Nunca há diletantismo ou beletrismo no espetáculo dos sermões, mas atuação política direta. O monsieur de Guénégaud, embaixador da França em Lisboa, em 1675, escreveu a Luís 14, dando conta da situação dos negócios na corte portuguesa: "O Padre Vieira é conhecido em Portugal, e pela rainha, como um homem perigoso e hábil, que, após ter gozado de prestígio grande nos negócios do falecido rei, não pode disfarçar a irritação por ter sido excluído deste ministério... Retornou para cá trazendo uma inquietude reforçada por muita irritação e ambição, que fê-lo um dos homens mais perigosos do mundo".
Aí está o trunfo da obra de Vieira: a plasticidade de sua palavra nunca é inofensiva. Quanto mais perfeita a "lábia", maior o risco insinuado do efeito de suas palavras. No período em que escreve o embaixador, Vieira retornava a Lisboa, após cinco anos em Roma, onde fora buscar isenção em relação ao tribunal português da Inquisição. Enquanto esperava ser admitido como valido de dom Pedro, como o fora de dom João 4º, seu pai, cada palavra sua vinha associada a "maquinações" -como está rotulado num dos códices sobre ele. Rumores davam conta, por exemplo, de que Vieira entabulava negociações com Castela a fim de obter uma possível reunificação das coroas da península e a transferência da família real portuguesa para o Brasil.

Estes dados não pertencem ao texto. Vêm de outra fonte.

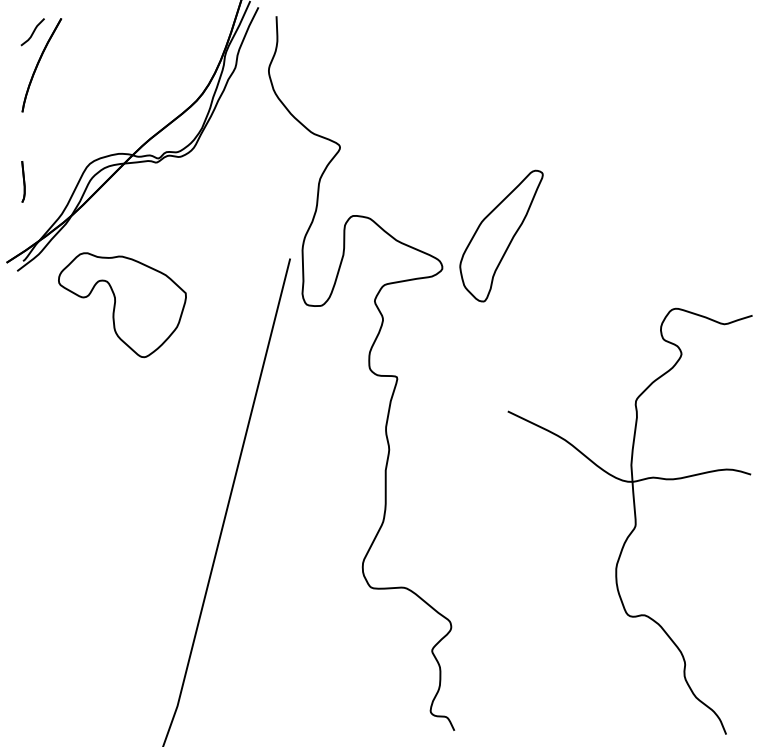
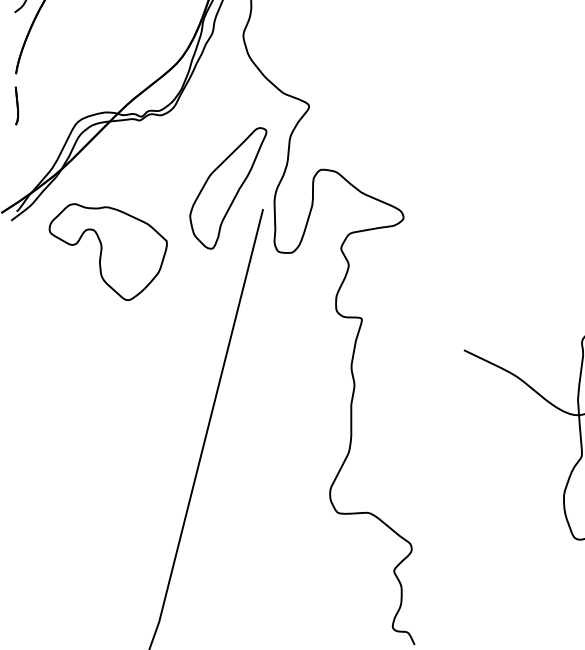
part: (23, 181) -> (16, 105), moved
part: (501, 235) -> (228, 187), moved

O mais intrigante e sedutor na leitura de Vieira está nisto: descobrir o ponto em que a sua palavra se ajusta com o poder que diz. Como se o discurso fosse a atualização de uma soberania efetiva, não importa que fosse ele apenas um jesuíta dos quintos do Brasil, aspirante a privado do rei na corte provinciana de Portugal -não tendo, portanto, nada de seu. Mas, ainda nada tendo, conquistar apenas o império da língua que lhe reconheceu Pessoa seguramente não lhe bastaria: junto deveria vir o mundo reduzido a seu rei e a sua igreja.
(ALCIR PÉCORA, professor de teoria literária da Universidade Estadual de Campinas e autor de "Máquina de Gêneros" (Edusp), no ESTADO DE S. PAULO 3.2.08).